Every February 2, somebody posts something about how little a groundhog could possibly know about the coming of spring.
This year the groundhog fought back. February 2 was bright and clear, a rare occurrence around here.
That night, it snowed.
That was a brief snow. The next weekend, it really snowed. Six inches of wet, sticky, heavy snow that took down whole stands of trees and knocked us out of power for three days. And unlike our usual heavy snows that turn quickly to rain, it stayed snowy for most of the week.
Then we got the stomach flu. Fortunately, I suppose, not until the power was back on. (Being on a well, we have no water when we have no power.) Still, it was a pretty ghastly bug and left us with one or more not-quite-well-enough-for-school child for the next week.
On one particularly memorable day, Dot informed me first thing in the morning that she needed to stay home.
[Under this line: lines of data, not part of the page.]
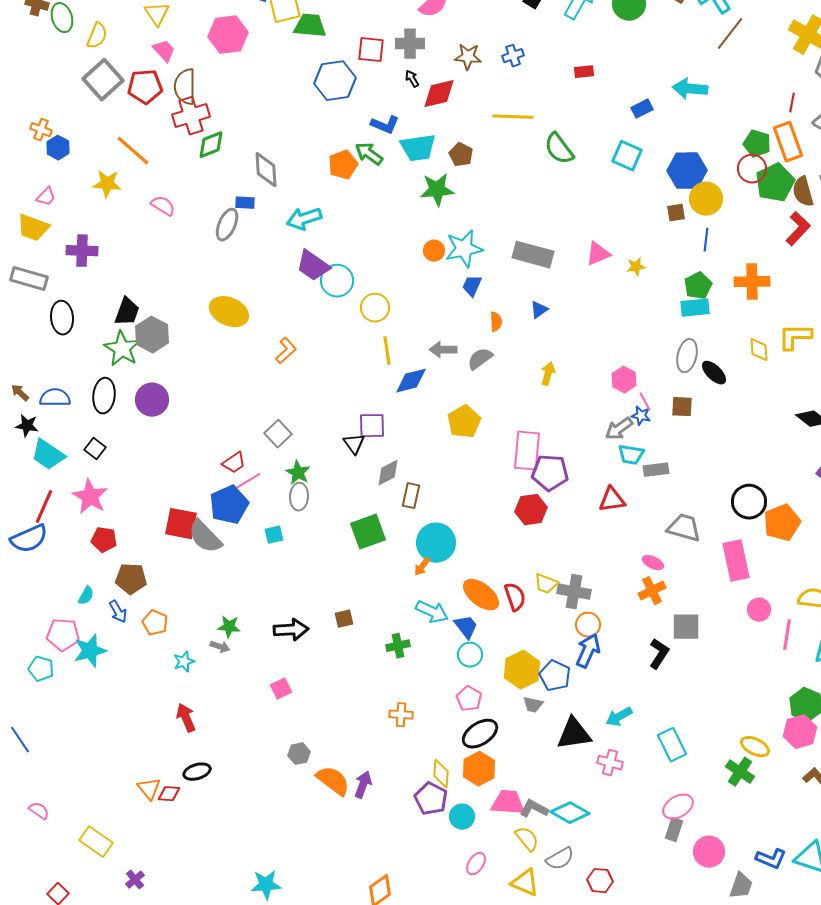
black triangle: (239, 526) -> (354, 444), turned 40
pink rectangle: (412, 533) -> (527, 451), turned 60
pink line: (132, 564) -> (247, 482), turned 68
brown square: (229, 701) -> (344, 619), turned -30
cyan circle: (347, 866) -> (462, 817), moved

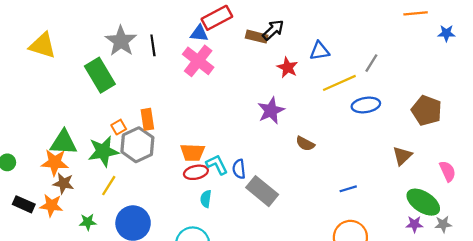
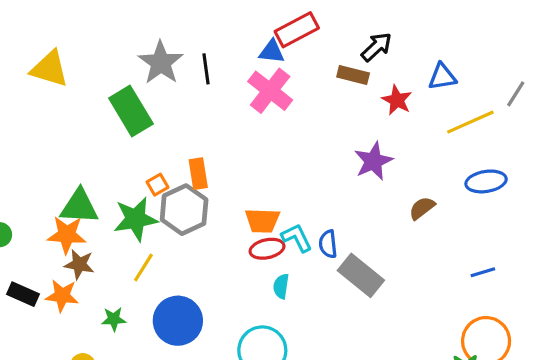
brown rectangle: (257, 37) -> (353, 75), moved
blue ellipse: (366, 105) -> (486, 181), moved
brown semicircle: (305, 144) -> (422, 208), turned 114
Since it was DOB's day to sleep in, I said this wouldn't be a problem and took the other three kids to school and headed to the office. An hour later, I got a call from the school that Deux was no longer in school-compatible health. I drove to the school and while I was there, walked into Dash's classroom, looked him in the eye, and asked him if he was sure he felt well enough for school. He was fine. I took Deux home and returned to the office. Two hours later, I got a call from the school that Dash was down for the count, too.
It's been trying to snow again this weekend, but so far it's mostly stuck to the cold, driving rain at 36 degrees that is even more miserable than snow.
Usually by this point in the year we are hearing a noisy nightly chorus of frogs. I heard a few feeble peeps on Tuesday but I think they gave up.
I think the groundhog has proved his point.